Fab Fermanagh: Is this Northern Ireland's best-kept secret?
Year of Food & Drink 2016
From delicious cafés to domes under the stars, Lorraine Courtney says Fermanagh makes a super short break.
Set the mood
Fancy seeing the heavenly bodies peppering Fermanagh's ink-black skies from one of Ireland's quirkiest new hotel rooms (above)?
I spent a January night counting shooting stars in the middle of a Fermanagh woodland - and all while snuggled under the duvet. Designed by Belleek's Ronan Lowery, Finn Lough's transparent domes are very snazzy with four-poster beds crafted from local oak, a Nespresso machine, two cosy armchairs, fluffy robes and a telescope for gazing at the stars.
The domes are open all year, but January to March give the clearest views of the Milky Way. The resort has plenty of outdoorsy activities like learning bush craft, airsofting and kayaking if you want to leave your bubble too.
Each woman's breakfast is her own. Invade that space with your opinions and expect plenty of disagreement. I very much recommend the Enniskillen butchery run by Pat O'Doherty (blackbacon.com).
It's home to Fermanagh black bacon, a robust, delicious cure with a 100-year history. Smoking is done over turf and all the pigs roam as if wild on an island farm in Lough Erne. The bacons are produced traditionally, using free-range or high-welfare, slower-grown pork and no water/polyphosphate filler injections, the cause of the nasty white fluid that leaches from low-grade bacon in the frying pan.

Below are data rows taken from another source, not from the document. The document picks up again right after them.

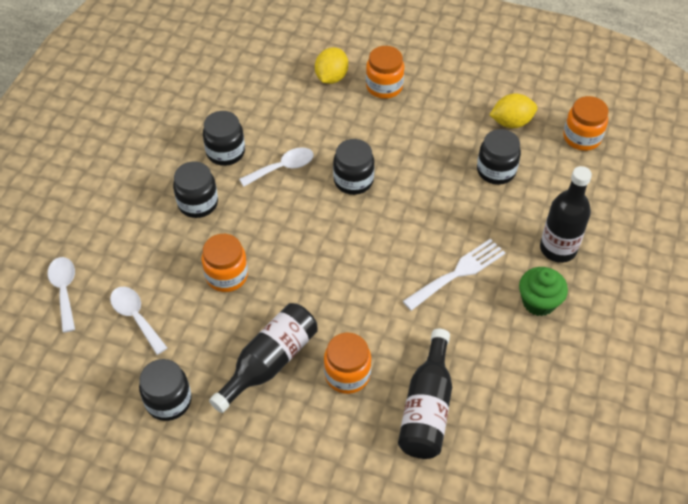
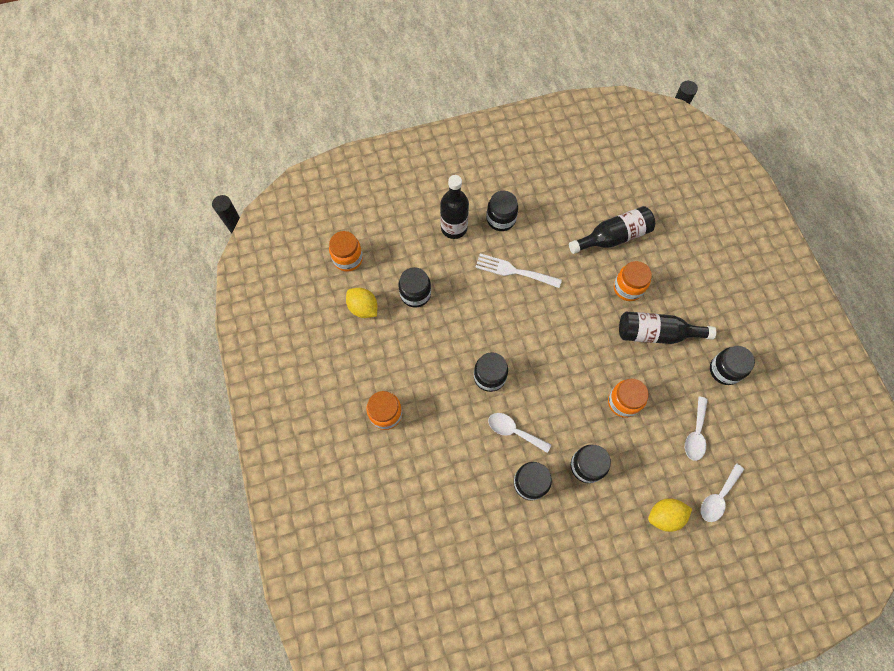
camera: 125 degrees left, 15 degrees up
(331, 77) = (402, 460): yellow lemon -> yellow lemon (664, 516)
(538, 302) = (501, 219): green cupcake -> black jar

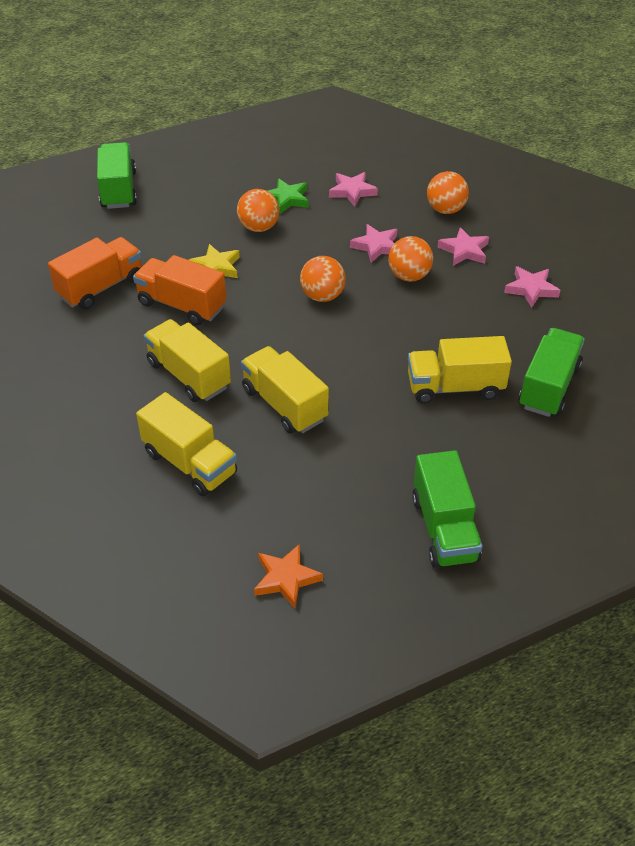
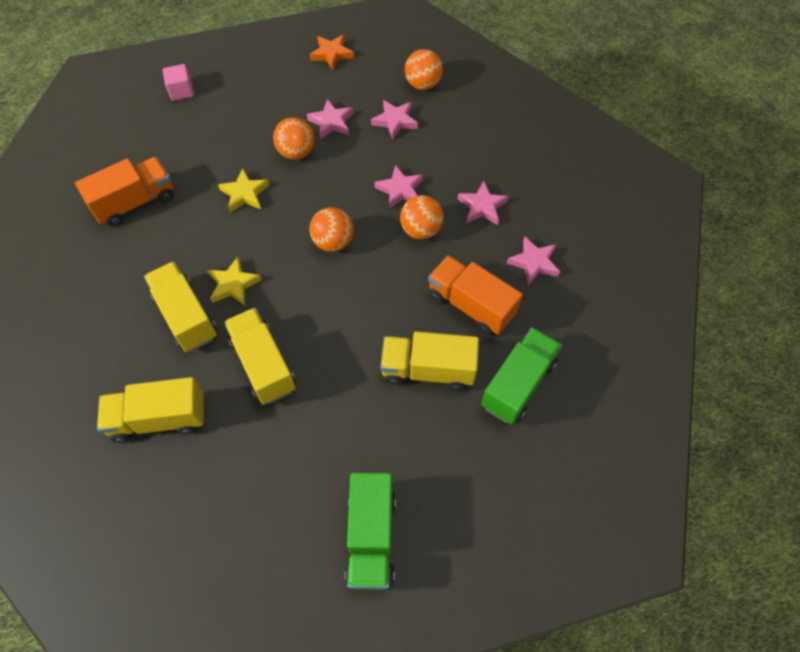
camera: 10 degrees right, 15 degrees up
(119, 190) = (181, 91): green truck -> pink cube
(182, 305) = (202, 234): orange truck -> orange truck (471, 305)
(190, 463) = (159, 418): yellow truck -> yellow truck turned 120 degrees clockwise
(230, 343) = (233, 284): none -> yellow star
(286, 199) = (331, 122): green star -> pink star
(286, 578) = (209, 568): orange star -> orange star (332, 54)
(445, 210) = (478, 155): orange ball -> orange ball (423, 84)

Visitors can arrange a trip out to see the pigs on their Inishcorkish home, too.
My favourite discovery was the diminutive but ever so mystical Caldragh cemetery on Boa Island. It's inexplicably home to Pagan stone carvings, including the back-to-back Janus figure (pictured).
A hollow between the two faces may have held offerings or simply human blood, pick your own theory. The nearby Lusty mana is smaller, but an equally enigmatic sculpture and was imported from Lustymore island in 1939. Fairy trees add to the atmosphere - the pre-Christian figures inspired Seamus Heaney to write January God.
Where else can you get a short back and sides while learning about steam travel? Headhunters Barber Shop and Railway Museum in Enniskillen (headhuntersmuseum.com) does exactly what it says on the tin.
Entrance is free; haircuts optional.
The aptly-named Jolly Sandwich café (thejollysandwichbar.co.uk) is a buzzy Enniskillen tearoom where just walking in the door will make you smile. Watch the world go by from the window seats, or settle at a dinky table for two - naturally, the sandwiches (from £2.50/€3.20) are scrumptious (I had the hot gammon), but there's much more besides. Mother and daughter Hazel and Carina are gifted bakers.
Fermanagh might be just over the border but you will still be charged roaming rates on your phone. If you don't want to do the full digital detox, check rates with your operator first or ensure your accommodation has Wi-Fi.
Get me there
Doubles at Finn Lough (finnlough.com) start from £175/€225.
Enniskillen's bus station is super central. Ulsterbus and Bus Éireann services run to/from Belfast (£12/€15, two hours, hourly Monday to Saturday, two on Sunday) and Dublin (€20, two-and-a-half hours, eight daily).
If you're driving take the M3 and N3 from Dublin. It's 161km and takes around two and a half hours. See discovernorthernireland.com.